### Study questions
a: From the article about the beef industry conference, echo word for word the passage starting with "Taking the stage" and going on through "drive that point.".
b: Translate this sentence from the article about the beef industry conference into Spanish: "The rest of the program continued to drive that point."
--- Passage provided Enclosed Below ---
Inspiring the inspired
By Miranda Reiman
 
Sell more beef. Sell more beef.
 
It wasn’t a chant, a published focus or even a hashtag, but it was the underlying theme of the conference that brought more than 600 stakeholders from all parts of the beef community together in Nashville, Tenn., last month.
 
“We want you to feel challenged,” said John Stika, Certified Angus Beef ®  (CAB®) brand president during the company’s annual conference. 
 
Taking the stage in a Porter Wagoner-inspired sport coat in Music City, he was dressed for the challenge: “We want you to feel pushed to extend yourself, or at least your thought process, outside the limits of your traditional comfort zones.”
 
The rest of the program continued to drive that point.
 
“You just had a great 12 months, but we have to stay agile and hungry,” said futurist Anders Sorman-Nilsson. He gave attendees a look at how technology will change life in the future, and how ignoring change today could make your business extinct very soon.
 
“Claiming that your business is customer centric will be impossible unless you’re data centric,” he said. But it’s understanding how to use those numbers to influence individuals. “We have to connect with digital minds and analog hearts.”
--- End of Enclosed Passage provided ---
--- Data shown Enclosed Below ---
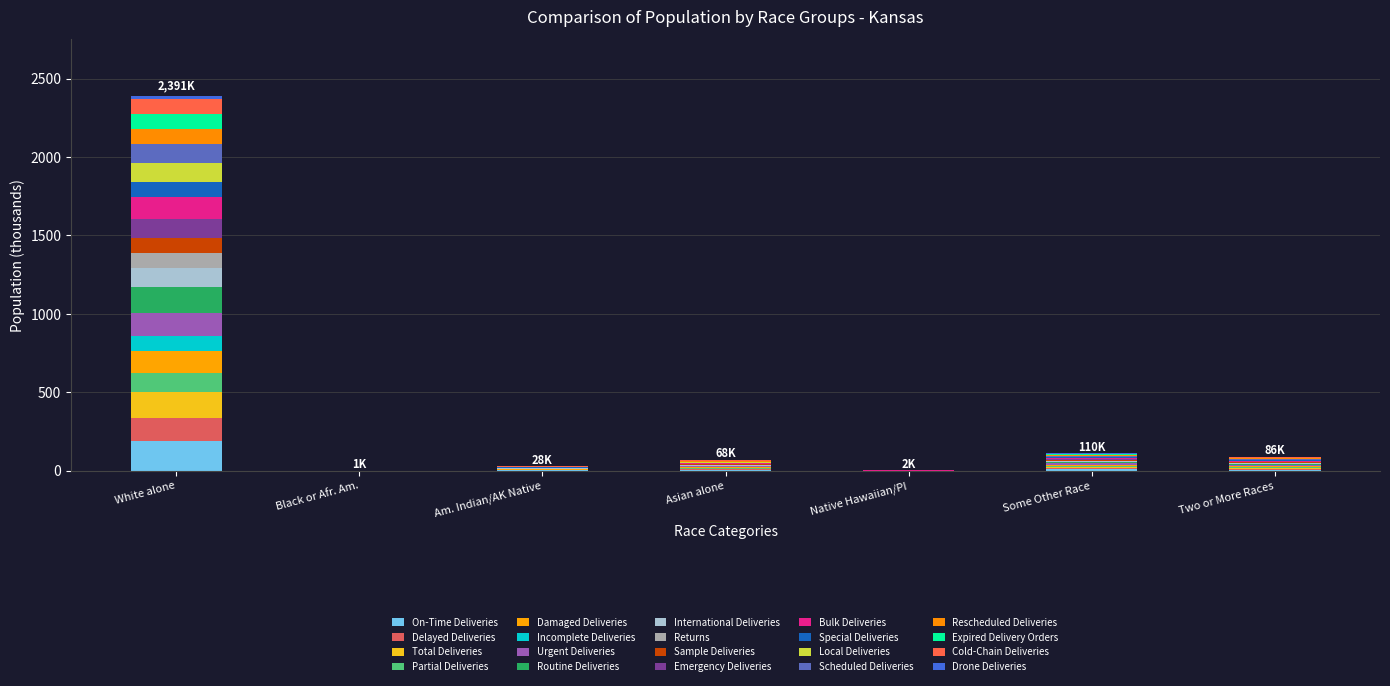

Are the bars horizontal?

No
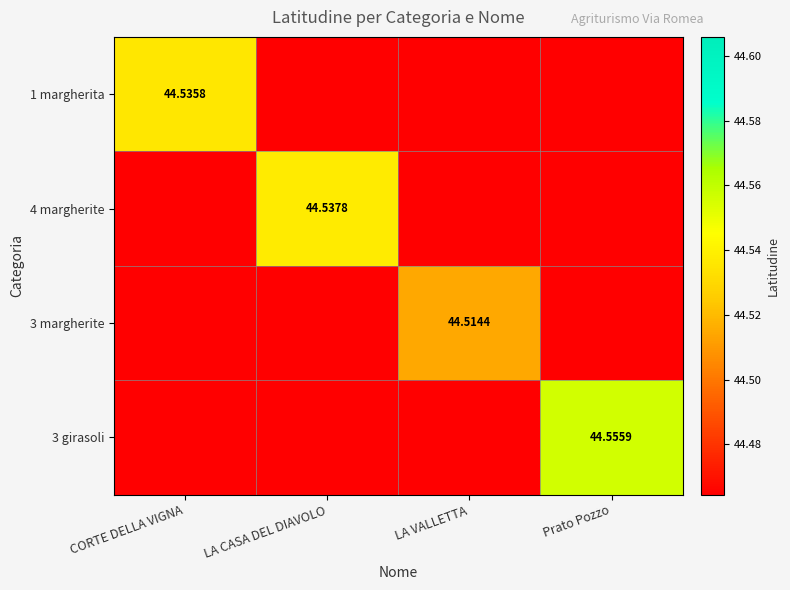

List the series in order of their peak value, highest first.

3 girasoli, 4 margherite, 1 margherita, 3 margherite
--- End of Enclosed Data shown ---
--- Data shown Enclosed Below ---
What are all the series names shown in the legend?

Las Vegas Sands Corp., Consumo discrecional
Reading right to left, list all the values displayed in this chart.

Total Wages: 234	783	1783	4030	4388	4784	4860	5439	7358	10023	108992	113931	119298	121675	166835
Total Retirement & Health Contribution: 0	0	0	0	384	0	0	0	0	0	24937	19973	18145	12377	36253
--- End of Enclosed Data shown ---
### Results for each task
a:
Taking the stage in a Porter Wagoner-inspired sport coat in Music City, he was dressed for the challenge: “We want you to feel pushed to extend yourself, or at least your thought process, outside the limits of your traditional comfort zones.”
 
The rest of the program continued to drive that point.

b: El resto del programa siguió insistiendo en ese punto.